Records from a data source
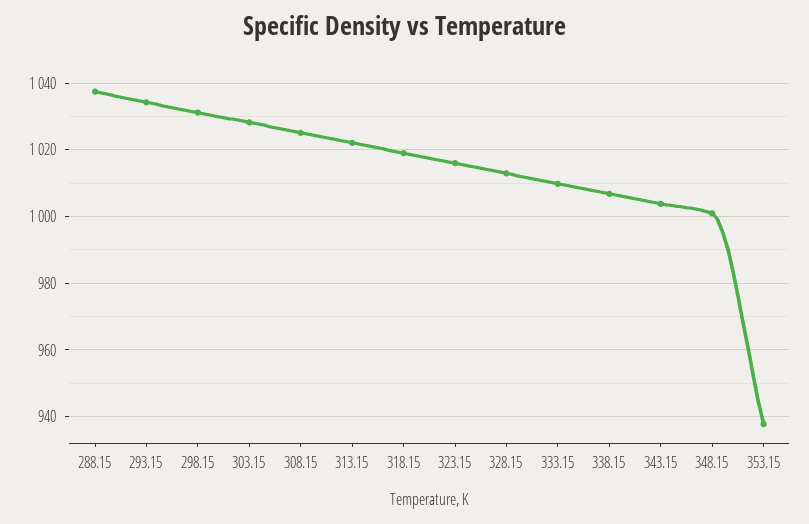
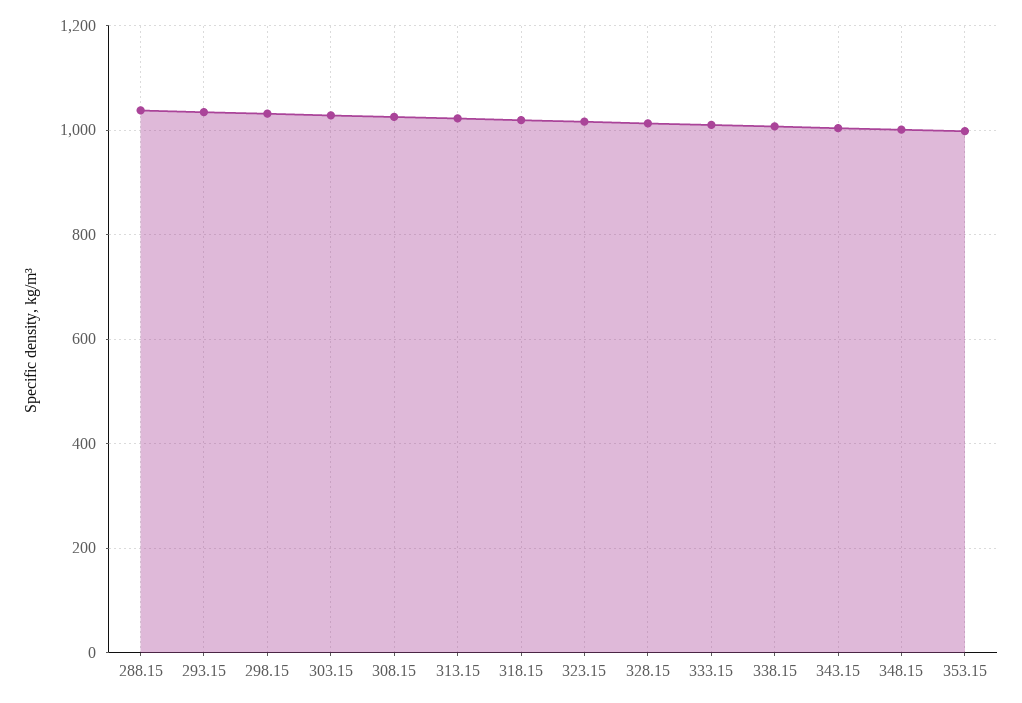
353.15: 938 -> 1000

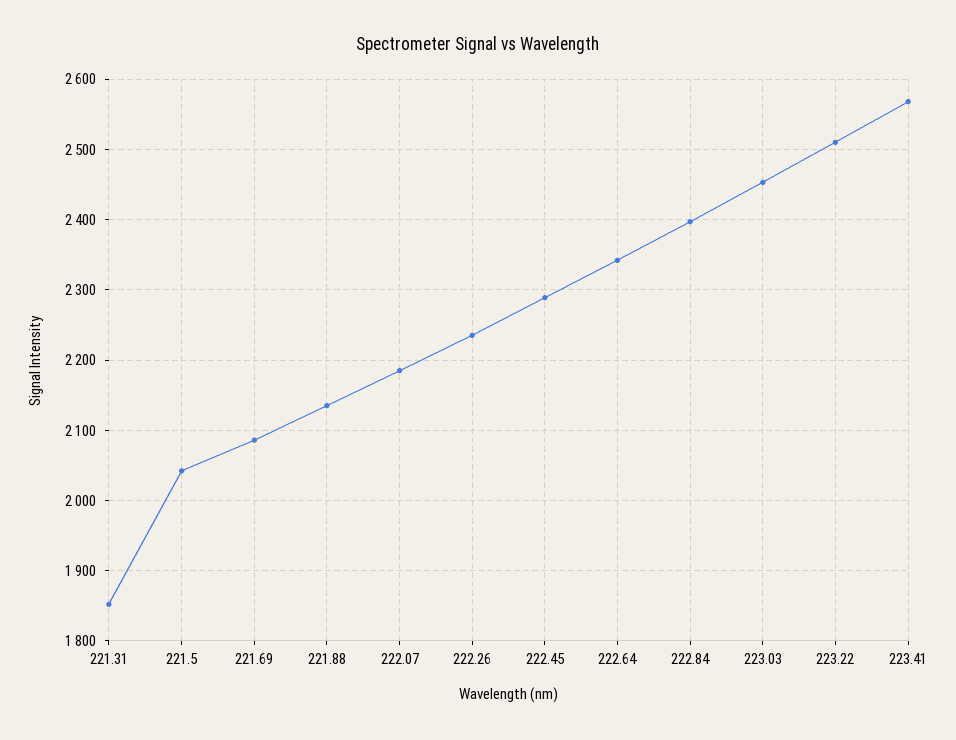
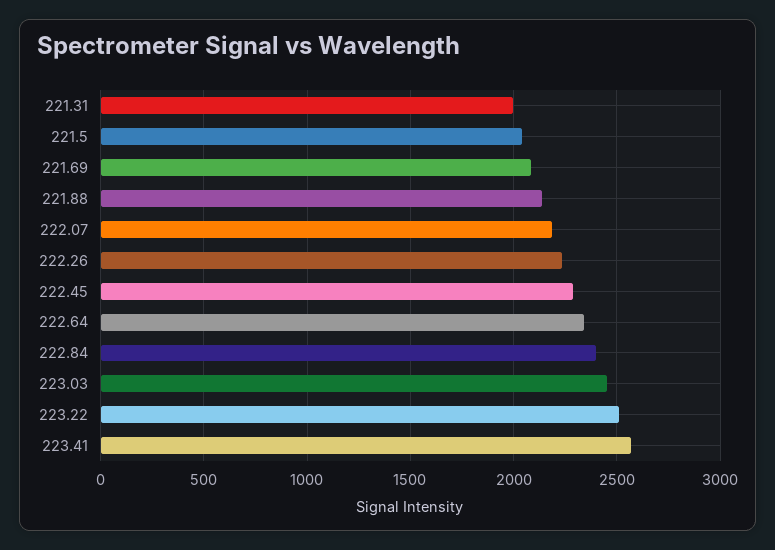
221.31: 1850 -> 2000

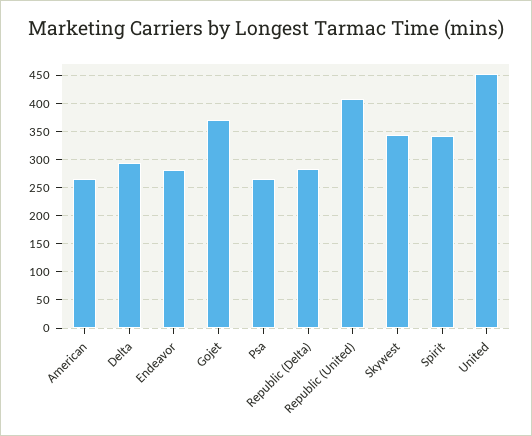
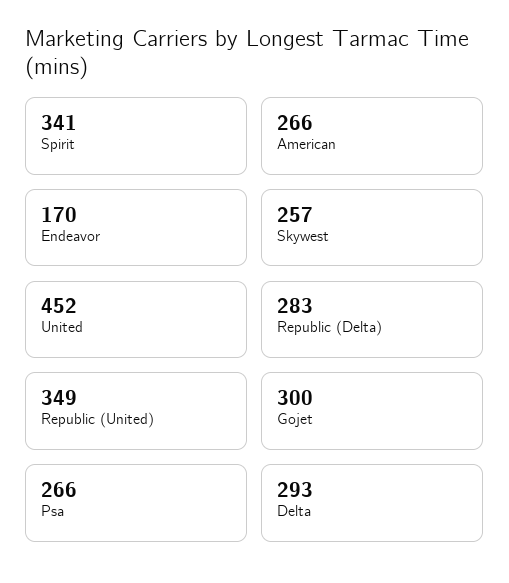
Endeavor: 275 -> 170
Gojet: 375 -> 300
Republic (United): 400 -> 349
Skywest: 350 -> 257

__What the task requires__. Hand back the data exactly as it appears, with all pictures cut.

__Solution to this exercise__.
353.15: 938 -> 1000

221.31: 1850 -> 2000

Endeavor: 275 -> 170
Gojet: 375 -> 300
Republic (United): 400 -> 349
Skywest: 350 -> 257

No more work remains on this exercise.